Sri Lanka: Week One

We arrived in Sri Lanka midday on the 28th of November and headed straight from the airport to the nearby beach of Negombo to find our legs and deal with yet another bout of jetlag. Negombo is an overpriced tourist town and beach community, and while it is probably a better ambassador to Sri Lanka than say, Colombo, it leaves much to be desired in terms of beach quality and general atmosphere. Everything seemed so much more expensive than we were accustomed to traveling around southeast Asia and we were worried that this would be the norm in Sri Lanka. Luckily it isn't the norm and since Negombo we have found many ways to live again on the cheap. So our first couple of days in Sri Lanka was learning what to do, and, more precisely, learning what not to do (like never write “sex tourism” as your purpose of visit on your entry card- just kidding, but that would be a bad idea!).

We then took the public bus to the beachside town of Bentota. Again it was very hard to find a room at a true backpacker's price, but at least for the same price as a budget room, we scored ourselves a bonified apartment complete with a fridge, kitchenette, diningroom, couch, modern bathroom, and a balcony overlooking the Bentota Ganga- a river home to crocodiles and an impressive assortment of birdife. A 15 minute walk and we were on the beach. The main beach was pretty nice but the further south you walked along it the nicer, and more secluded, it became. We found a couple nice cafes on that stretch of sand where the sounds of chill-out and downtempo filled the air and the Lion beer was cold. From there we took-in the views of the beach and ocean, watched the rickety trains go by, and watched in utter confusion as Sinhalese kids played cricket next to the tracks. From Bentota we also took the public bus to check out a couple more towns to the south. First we checked out Ambalangoda- renowned for its intricately carved “devil” masks. We visited a couple mask museums and workshops and then continued to the next town to the south- the ever popular beach community of Hikkaduwa. Hikkaduwa had a pretty good scene and some pretty tasty rotis, but the beach itself is almost nonexistent. Guesthouses, hotels, and restaurants are built so close to the water that when the tide is high you hardly have a stretch of beach to walk along. It was a good thing that we checked out Hikkaduwa as a day trip because we had planned on staying there for a couple of days after Bentota, but after we saw it, we decided it wasn't our style. We did pick up a couple of amazing masks from a master carver that we met there (mom and dad, you will be receiving a parcel with said masks in it in about 3 months time!). We did really enjoy our time in Bentota though, and it was really difficult to leave our apartment that we affectionately dubbed “Casa-Lanka”.
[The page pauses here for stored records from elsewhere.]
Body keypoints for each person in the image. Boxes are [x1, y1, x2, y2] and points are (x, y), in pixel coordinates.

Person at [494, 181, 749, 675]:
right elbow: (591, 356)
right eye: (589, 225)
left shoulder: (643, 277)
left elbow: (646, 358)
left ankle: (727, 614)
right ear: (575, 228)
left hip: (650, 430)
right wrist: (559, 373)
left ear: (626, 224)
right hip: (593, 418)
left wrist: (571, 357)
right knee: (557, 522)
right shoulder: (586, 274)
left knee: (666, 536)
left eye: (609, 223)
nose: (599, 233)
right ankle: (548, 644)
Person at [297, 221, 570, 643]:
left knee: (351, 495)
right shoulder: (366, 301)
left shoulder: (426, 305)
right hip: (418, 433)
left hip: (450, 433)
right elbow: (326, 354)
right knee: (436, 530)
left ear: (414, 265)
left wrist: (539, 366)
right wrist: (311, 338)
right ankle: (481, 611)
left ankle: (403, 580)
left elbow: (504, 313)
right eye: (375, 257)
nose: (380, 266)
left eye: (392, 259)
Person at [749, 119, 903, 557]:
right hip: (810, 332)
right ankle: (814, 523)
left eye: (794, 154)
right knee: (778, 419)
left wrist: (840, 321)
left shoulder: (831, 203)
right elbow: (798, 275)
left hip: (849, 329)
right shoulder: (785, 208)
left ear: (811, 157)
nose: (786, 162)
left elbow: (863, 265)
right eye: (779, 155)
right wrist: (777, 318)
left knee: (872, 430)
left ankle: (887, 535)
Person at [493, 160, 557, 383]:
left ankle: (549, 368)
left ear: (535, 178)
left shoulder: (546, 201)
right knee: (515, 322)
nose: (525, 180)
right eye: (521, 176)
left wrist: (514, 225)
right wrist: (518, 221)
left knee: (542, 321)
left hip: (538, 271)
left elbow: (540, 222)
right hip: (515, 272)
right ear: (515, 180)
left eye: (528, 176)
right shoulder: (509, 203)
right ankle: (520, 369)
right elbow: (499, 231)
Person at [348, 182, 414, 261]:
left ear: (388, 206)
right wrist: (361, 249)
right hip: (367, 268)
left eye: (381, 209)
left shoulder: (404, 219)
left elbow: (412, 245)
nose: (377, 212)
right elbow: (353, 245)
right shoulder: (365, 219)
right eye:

The train as it runs through Bentota

Our next stop was the old Dutch fort town of Galle (pronounced “Gawl”). It is a very nice town full of well-preserved colonial buildings and easily circumnavigated in a couple of hours. Within its streets are nice cafes, old churches, and some interesting shops, but nothing really to hold your interest for too long. The next day we moved on again to the beach area of Unawatuna. Again the beach was a bit of a disappointment. After the 2004 tsunami which left all the seaside businesses in ruins, the locals rebuilt their respective establishments as close to the water as possible. Again, the result is very little beach to wander down- especially at high tide. With that said, it still remains a nice beach, especially at night over some cold ones. We found a really great room there for 1000 Rs a night so we spent the next few nights there. From there we hired a motorbike and explored some of the more secluded beaches nearby. The next day our motorbike failed us and I had to push the thing a few kilometers to the next town to get it serviced. Two days scouting the area on motorbike and one day sleeping off a proper night of drinking on the beach and our time in Unawatuna was done. All-in-all, we really enjoyed the Unawatuna area and met some mighty fine people.